Tomorrow night's performance of Video Games Live at Massey Hall is an attempt to do some very unlikely things — not the least of which is to get the gamers off the couch and into a theatre.
Those who manage to tear themselves away from their consoles will find an interactive, multimedia performance that features a symphony and choir performing the greatest bits and hits of some of the world's most famous video games.
But you don't have to be a game junkie to enjoy it.
Despite the power of a $10 billion industry and being the entertainment avenue of choice for legions of young people, there are many people who believe that video games don't qualify as art. The most common argument against them is that there is no singular, unifying experience in playing a game. Possibly in reaction to that point of view, there is a trend afoot to highlighting the components of video games and presenting them in more traditional art settings.
"The one really important thing to know is that we have designed this show with the non-video game player in mind," says Tommy Tallarico, creator/host/video game music maker and personality. "You do not have to know anything about video games or actually like them, to come out and be blown away.
"We know the gamers love it, and there are so many inside jokes and things onscreen that the gamers will appreciate, but it's also important that this is a show for the whole family, and particular the mother or girlfriend who's dragged to it.
"The very first segment is an eight-minute classic arcade medley that starts at Pong in 1972 and ends in 1988 with Tetris. It has every thing in between, stuff like Donkey Kong, Dragons Lair, Gauntlet and Elevator Action. Everybody knows something in that."
Tallarico — who grew up in St. Catharines and is best known for hosting video game shows Electronic Playground and Reviews on the Run — has been a video game composer for more than 15 years. He is credited with using a guitar for the first time on a video game soundtrack. At the time, synthesizers were the instrument of choice.
Tallarico's show isn't the only one celebrating the popularity of video games.
On Sept. 30th, Play! A Video Game Symphony is coming to the Hummingbird Centre. Both shows have licensed music from several different video games, and both are being performed by members of the Toronto Symphony Orchestra while images of the actual games are broadcast above the stage.
While taking video games out of the home and into concert halls may seem unusual, it's proof of how relevant gamer culture is, particularly from an artistic standpoint.
Earlier this summer, there was a Microsoft-sponsored show also called Play (no relation to the symphonic version), which placed the component graphics used in creating games on gallery walls.

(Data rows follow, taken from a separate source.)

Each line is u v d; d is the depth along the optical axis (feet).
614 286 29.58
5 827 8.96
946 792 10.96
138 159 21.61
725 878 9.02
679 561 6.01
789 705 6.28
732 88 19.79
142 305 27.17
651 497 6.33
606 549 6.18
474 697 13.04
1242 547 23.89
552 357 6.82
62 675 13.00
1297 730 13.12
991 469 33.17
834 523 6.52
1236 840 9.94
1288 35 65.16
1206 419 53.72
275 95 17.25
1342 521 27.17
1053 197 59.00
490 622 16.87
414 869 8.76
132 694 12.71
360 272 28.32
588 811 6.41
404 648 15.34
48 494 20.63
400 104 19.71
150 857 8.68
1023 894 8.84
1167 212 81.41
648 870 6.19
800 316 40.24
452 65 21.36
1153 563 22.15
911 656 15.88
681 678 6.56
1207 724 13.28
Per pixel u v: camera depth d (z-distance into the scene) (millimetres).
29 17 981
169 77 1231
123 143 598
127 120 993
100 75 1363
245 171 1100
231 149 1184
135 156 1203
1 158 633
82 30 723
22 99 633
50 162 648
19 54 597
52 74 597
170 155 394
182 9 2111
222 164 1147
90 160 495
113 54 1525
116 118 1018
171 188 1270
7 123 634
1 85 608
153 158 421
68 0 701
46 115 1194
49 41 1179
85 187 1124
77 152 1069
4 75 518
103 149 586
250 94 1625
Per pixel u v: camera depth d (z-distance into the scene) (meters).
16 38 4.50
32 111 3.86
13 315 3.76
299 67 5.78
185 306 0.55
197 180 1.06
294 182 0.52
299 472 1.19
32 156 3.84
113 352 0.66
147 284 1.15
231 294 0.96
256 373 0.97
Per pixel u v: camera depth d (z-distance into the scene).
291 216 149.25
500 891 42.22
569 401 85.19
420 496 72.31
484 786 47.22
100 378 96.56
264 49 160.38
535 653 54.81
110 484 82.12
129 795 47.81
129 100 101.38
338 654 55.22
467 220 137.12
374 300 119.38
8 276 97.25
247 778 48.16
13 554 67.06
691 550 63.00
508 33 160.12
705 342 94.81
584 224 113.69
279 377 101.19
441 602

The difference in the two upcoming shows is that they deconstruct the games to highlight the music.
"(Video games) are definitely art," says Jason Michael Paul, producer of the musical Play!, ... just the graphic components alone. But when you consider the sum that is created, that's obvious to me ... I've actually seen people cry at our show, believe it or not."
He also adds that this supposedly lowbrow source of fun also happens to be a hit with the highbrow musicians.
"We've performed this all over the U.S. with the renowned symphonies like the L.A. Philharmonic, and it's the musicians who are always saying afterward, `come back next year. We loved doing this show,'" Paul says.
Actually, if there is a difference in these shows, it's that Play! is intended to highlight the symphony and the music (it is conducted by Grammy Award-winning artist Arnie Roth), whereas Tallarico's Video Games Live does the same but aims to have a little more fun, and — even in a theatre — still be interactive.
"I'm a composer, I love Beethoven," Tallarico says. "He's my guy. But if I go to a Beethoven concert, me who loves him, I sometimes get a little bored.
"So I don't want my video games presented like that, as cool as it is. I want to bring in all of the things that make video games so incredible and so desirable for a generation of people, and it's the visuals, it's the storylines, the interactivity and this incredible music."
Tallarico has a couple of different elements to get the audience involved.
There's a Space Invaders segment where he picks somebody from the audience and has them play the game on the giant screen with the chance to win some money. But the twist is that the symphony plays along live to the game, and as anybody who's played the classic game know, as the Invaders move closer to the bottom of the screen, the music speeds up.
There also a segment that celebrates the fact that it's the 25th anniversary of the iconic, groundbreaking game Frogger.
Of course, the attempt to take games out of their traditional setting may also have the reverse effect: The shows are a chance for game players to get out of the house and have the cultural experience of a night at the symphony.
But for Tallarico, tomorrow night's show has even greater significance than spreading the gospel of his beloved medium.
"I've got about 40 or 50 family members, including my mom, coming up to Toronto for the show, so it better be good or else I'll never hear the end of it."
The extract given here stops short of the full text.